Пока Дантес говорил, Вильфор смотрел на его честное, открытое лицо и невольно вспомнил слова Рене, которая, не зная обвиняемого, просила о снисхождении к нему. Привыкнув иметь дело с преступлением и преступниками, помощник прокурора в каждом слове Дантеса видел новое доказательство его невиновности. В самом деле, этот юноша, почти мальчик, простодушный, откровенный, красноречивый тем красноречием сердца, которое никогда не дается, когда его ищешь, полный любви ко всем, потому что был счастлив, а счастье и самых злых превращает в добрых, – изливал даже на своего судью нежность и доброту, переполнявшие его душу. Вильфор был с ним суров и строг, а у Эдмона во взоре, в голосе, в движениях не было ничего, кроме приязни и доброжелательности к тому, кто его допрашивал.

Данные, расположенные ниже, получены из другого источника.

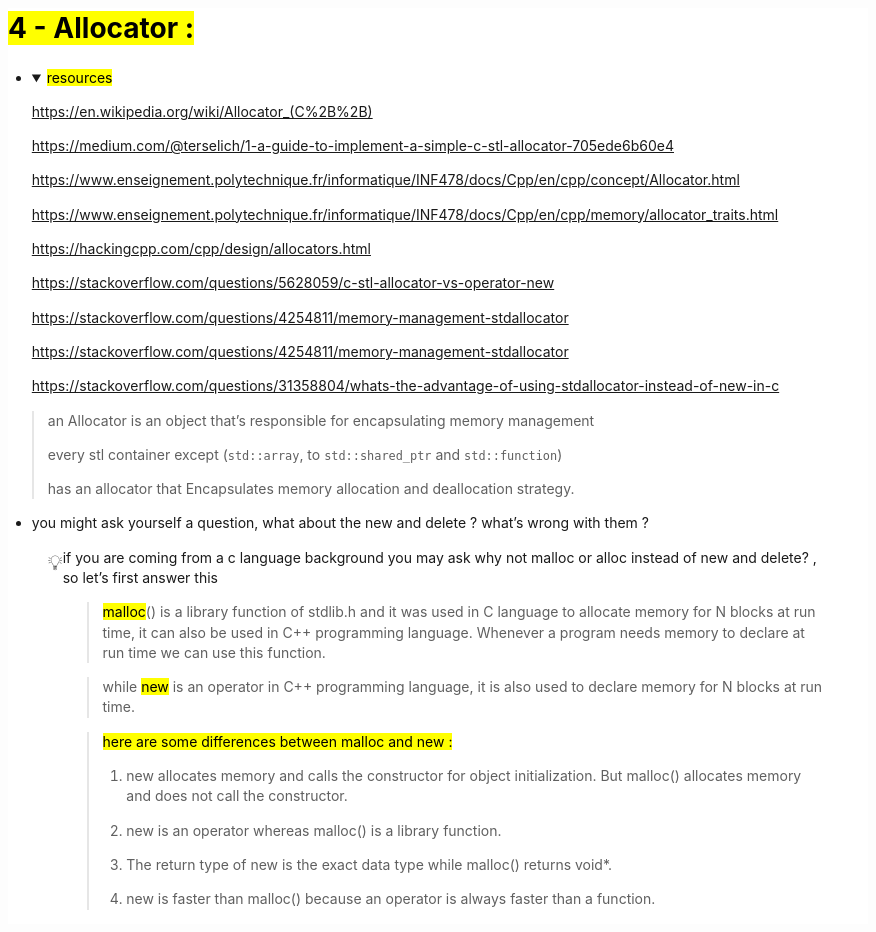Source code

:</p><h1 id="bdc8aa7f-d650-4121-9910-b8a80b55ff15" class=""><mark class="highlight-red">4 - Allocator :</mark></h1><ul id="8e39a780-2c76-41af-b0bd-ec35b7da94b9" class="toggle"><li><details open=""><summary><mark class="highlight-blue">resources</mark></summary><p id="53cc290d-8920-4481-b5ec-55799cd43a45" class=""><a href="https://en.wikipedia.org/wiki/Allocator_(C%2B%2B)">https://en.wikipedia.org/wiki/Allocator_(C%2B%2B)</a></p><p id="66234d15-3e0a-48e9-9f44-f8be1f9e9342" class=""><a href="https://medium.com/@terselich/1-a-guide-to-implement-a-simple-c-stl-allocator-705ede6b60e4">https://medium.com/@terselich/1-a-guide-to-implement-a-simple-c-stl-allocator-705ede6b60e4</a></p><p id="10c45d48-55a8-4aa1-af69-dc934abbf76a" class=""><a href="https://www.enseignement.polytechnique.fr/informatique/INF478/docs/Cpp/en/cpp/concept/Allocator.html">https://www.enseignement.polytechnique.fr/informatique/INF478/docs/Cpp/en/cpp/concept/Allocator.html</a></p><p id="2cd08f2a-e68a-424f-80a7-13e16c44715c" class=""><a href="https://www.enseignement.polytechnique.fr/informatique/INF478/docs/Cpp/en/cpp/memory/allocator_traits.html">https://www.enseignement.polytechnique.fr/informatique/INF478/docs/Cpp/en/cpp/memory/allocator_traits.html</a></p><p id="d26db617-68ae-4c4d-ab9c-6ac4c28ffc79" class=""><a href="https://hackingcpp.com/cpp/design/allocators.html">https://hackingcpp.com/cpp/design/allocators.html</a></p><p id="e6bfa2f8-c40c-4e38-a152-05ce3a112acd" class=""><a href="https://stackoverflow.com/questions/5628059/c-stl-allocator-vs-operator-new">https://stackoverflow.com/questions/5628059/c-stl-allocator-vs-operator-new</a></p><p id="bac655ba-2b5a-4e2e-b197-ebe4db7e6805" class=""><a href="https://stackoverflow.com/questions/4254811/memory-management-stdallocator">https://stackoverflow.com/questions/4254811/memory-management-stdallocator</a></p><p id="615ff043-96e4-47d0-9d3d-2cc7f8f225f1" class=""><a href="https://stackoverflow.com/questions/4254811/memory-management-stdallocator">https://stackoverflow.com/questions/4254811/memory-management-stdallocator</a></p><p id="4ac47b19-b1c1-432e-9199-5323d0d83386" class=""><a href="https://stackoverflow.com/questions/31358804/whats-the-advantage-of-using-stdallocator-instead-of-new-in-c">https://stackoverflow.com/questions/31358804/whats-the-advantage-of-using-stdallocator-instead-of-new-in-c</a></p></details></li></ul><p id="a7ea8bf0-1c7d-4980-9bbc-81063c50a000" class="">
</p><blockquote id="420e5989-139c-4ba6-b090-cda57e12b373" class="">an Allocator is an object that’s responsible for encapsulating memory management<p id="ab18c7cc-b795-42a7-be96-26eee53e1b1d" class="">every stl container except (<code>std::array</code>, to <code>std::shared_ptr</code> and <code>std::function</code>)</p><p id="c78079bd-39f9-46b0-b30f-f393f16613c0" class="">has an allocator that Encapsulates memory allocation and deallocation strategy.</p></blockquote><p id="2e861b91-587f-4f42-8777-b83e9d7513b9" class="">
</p><ul id="508040dd-6d91-4d16-a201-03f2aa7bb787" class="bulleted-list"><li style="list-style-type:disc">you might ask yourself a question, what about the new and delete ? what’s wrong with them ?</li></ul><p id="78865d7c-93e2-4dee-a582-58e1a261cd57" class=""><div class="indented"><figure class="block-color-gray_background callout" style="white-space:pre-wrap;display:flex" id="0a8d7a9c-1560-4fd3-8080-a9540027b720"><div style="font-size:1.5em"><span class="icon">💡</span></div><div style="width:100%">if you are coming from a c language background you may ask why not malloc or alloc instead of new and delete? , so let’s first answer this <blockquote id="27eb43f9-b88a-4209-9a74-4cff87cbfe58" class=""><mark class="highlight-orange">malloc</mark>() is a library function of stdlib.h and it was used in C language to allocate memory for N blocks at run time, it can also be used in C++ programming language. Whenever a program needs memory to declare at run time we can use this function.</blockquote><blockquote id="d172e99e-f399-4bef-b405-3877e82f5b6c" class="">while <mark class="highlight-orange">new</mark> is an operator in C++ programming language, it is also used to declare memory for N blocks at run time.</blockquote><blockquote id="f7bacc0f-789a-4803-83a9-6e9e4e82d673" class=""><mark class="highlight-teal_background">here are some differences between malloc and new :</mark><ol type="1" id="22d70117-0633-48a2-af07-47fbbb9a690d" class="numbered-list" start="1"><li>new allocates memory and calls the constructor for object initialization. But malloc() allocates memory and does not call the constructor.</li></ol><ol type="1" id="e89daa81-5665-460b-a415-d54caf011c9f" class="numbered-list" start="2"><li>new is an operator whereas malloc() is a library function.</li></ol><ol type="1" id="38b9d473-a6e7-4006-ad62-cdacc47c32e0" class="numbered-list" start="3"><li>The return type of new is the exact data type while malloc() returns void*.</li></ol><ol type="1" id="089d672a-2d0f-4532-bd36-6243c59df827" class="numbered-list" start="4"><li>new is faster than malloc() because an operator is always faster than a function.</li></ol></blockquote></div></figure><p id="7b2d83ff-8142-4f11-a6b2-5acb94ce9945" class="">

«Честное слово, – подумал Вильфор, – вот славный малый, и, надеюсь, мне нетрудно будет угодить Рене, исполнив первую ее просьбу; этим я заслужу сердечное рукопожатие при всех, а в уголке, тайком, нежный поцелуй».
От этой сладостной надежды лицо Вильфора прояснилось, и когда, оторвавшись от своих мыслей, он перевел взгляд на Дантеса, Дантес, следивший за всеми переменами его лица, тоже улыбнулся.
– У вас есть враги? – спросил Вильфор.
– Враги? – сказал Дантес. – Я, по счастью, еще так мало значу, что не успел нажить их. Может быть, я немного вспыльчив, но я всегда старался укрощать себя в отношениях с подчиненными. У меня под началом человек десять-двенадцать матросов. Спросите их, милостивый государь, и они вам скажут, что любят и уважают меня не как отца, – я еще слишком молод для этого, – а как старшего брата.
– Если у вас нет врагов, то, может быть, есть завистники. Вам только девятнадцать лет, а вас назначают капитаном, это высокая должность в вашем звании; вы женитесь на красивой девушке, которая вас любит, а это редкое счастье во всех званиях мира. Вот две веские причины, чтобы иметь завистников.
– Да, вы правы. Вы, верно, лучше меня знаете людей, а может быть, это и так. Но если эти завистники из числа моих друзей, то я предпочитаю не знать, кто они, чтобы мне не пришлось их ненавидеть.
– Это неверно. Всегда надо, насколько можно, ясно видеть окружающее. И, сказать по правде, вы кажетесь мне таким достойным молодым человеком, что для вас я решаюсь отступить от обычных правил правосудия и помочь вам раскрыть истину… Вот донос, который возводит на вас обвинение. Узнаете почерк?